▶ [TASK]
Set down a word-for-word copy of the data below, limited to the lines from the first through the line with "staining of human".

▶ [MATERIAL SHOWN]

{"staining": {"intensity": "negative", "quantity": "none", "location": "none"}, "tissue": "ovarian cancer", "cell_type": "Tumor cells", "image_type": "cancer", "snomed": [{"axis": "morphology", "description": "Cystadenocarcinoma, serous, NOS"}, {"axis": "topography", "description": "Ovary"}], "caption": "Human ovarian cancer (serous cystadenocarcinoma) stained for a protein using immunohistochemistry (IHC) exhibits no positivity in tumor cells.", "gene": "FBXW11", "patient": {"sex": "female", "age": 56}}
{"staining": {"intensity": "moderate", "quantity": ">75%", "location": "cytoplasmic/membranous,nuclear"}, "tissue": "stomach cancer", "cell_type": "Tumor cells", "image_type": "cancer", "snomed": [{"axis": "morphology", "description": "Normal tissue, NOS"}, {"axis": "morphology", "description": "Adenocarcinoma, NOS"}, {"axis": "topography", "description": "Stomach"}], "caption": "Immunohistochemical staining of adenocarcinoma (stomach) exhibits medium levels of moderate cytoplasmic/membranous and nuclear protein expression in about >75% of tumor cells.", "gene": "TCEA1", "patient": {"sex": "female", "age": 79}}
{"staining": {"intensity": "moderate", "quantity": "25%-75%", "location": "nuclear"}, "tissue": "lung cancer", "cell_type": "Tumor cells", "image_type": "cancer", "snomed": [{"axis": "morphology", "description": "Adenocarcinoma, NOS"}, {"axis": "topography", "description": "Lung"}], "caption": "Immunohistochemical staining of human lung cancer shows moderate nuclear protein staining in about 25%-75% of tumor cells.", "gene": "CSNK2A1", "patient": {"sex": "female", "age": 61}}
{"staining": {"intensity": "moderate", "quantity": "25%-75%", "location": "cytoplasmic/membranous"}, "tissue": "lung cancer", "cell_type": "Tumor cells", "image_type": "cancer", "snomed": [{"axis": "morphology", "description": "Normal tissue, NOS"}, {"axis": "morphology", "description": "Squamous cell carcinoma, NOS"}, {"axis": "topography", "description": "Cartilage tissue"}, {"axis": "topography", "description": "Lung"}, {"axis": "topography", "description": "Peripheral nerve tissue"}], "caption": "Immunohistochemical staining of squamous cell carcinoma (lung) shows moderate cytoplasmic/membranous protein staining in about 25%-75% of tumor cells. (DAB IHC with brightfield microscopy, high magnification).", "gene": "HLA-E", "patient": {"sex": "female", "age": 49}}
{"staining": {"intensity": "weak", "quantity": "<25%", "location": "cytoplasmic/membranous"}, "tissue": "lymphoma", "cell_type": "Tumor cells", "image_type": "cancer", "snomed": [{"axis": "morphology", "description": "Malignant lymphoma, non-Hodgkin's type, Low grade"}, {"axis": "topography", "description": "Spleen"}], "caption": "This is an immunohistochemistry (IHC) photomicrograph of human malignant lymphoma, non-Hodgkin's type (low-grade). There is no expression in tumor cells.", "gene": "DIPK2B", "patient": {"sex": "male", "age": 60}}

▶ [RESPONSE FOR THIS EXERCISE]
{"staining": {"intensity": "negative", "quantity": "none", "location": "none"}, "tissue": "ovarian cancer", "cell_type": "Tumor cells", "image_type": "cancer", "snomed": [{"axis": "morphology", "description": "Cystadenocarcinoma, serous, NOS"}, {"axis": "topography", "description": "Ovary"}], "caption": "Human ovarian cancer (serous cystadenocarcinoma) stained for a protein using immunohistochemistry (IHC) exhibits no positivity in tumor cells.", "gene": "FBXW11", "patient": {"sex": "female", "age": 56}}
{"staining": {"intensity": "moderate", "quantity": ">75%", "location": "cytoplasmic/membranous,nuclear"}, "tissue": "stomach cancer", "cell_type": "Tumor cells", "image_type": "cancer", "snomed": [{"axis": "morphology", "description": "Normal tissue, NOS"}, {"axis": "morphology", "description": "Adenocarcinoma, NOS"}, {"axis": "topography", "description": "Stomach"}], "caption": "Immunohistochemical staining of adenocarcinoma (stomach) exhibits medium levels of moderate cytoplasmic/membranous and nuclear protein expression in about >75% of tumor cells.", "gene": "TCEA1", "patient": {"sex": "female", "age": 79}}
{"staining": {"intensity": "moderate", "quantity": "25%-75%", "location": "nuclear"}, "tissue": "lung cancer", "cell_type": "Tumor cells", "image_type": "cancer", "snomed": [{"axis": "morphology", "description": "Adenocarcinoma, NOS"}, {"axis": "topography", "description": "Lung"}], "caption": "Immunohistochemical staining of human lung cancer shows moderate nuclear protein staining in about 25%-75% of tumor cells.", "gene": "CSNK2A1", "patient": {"sex": "female", "age": 61}}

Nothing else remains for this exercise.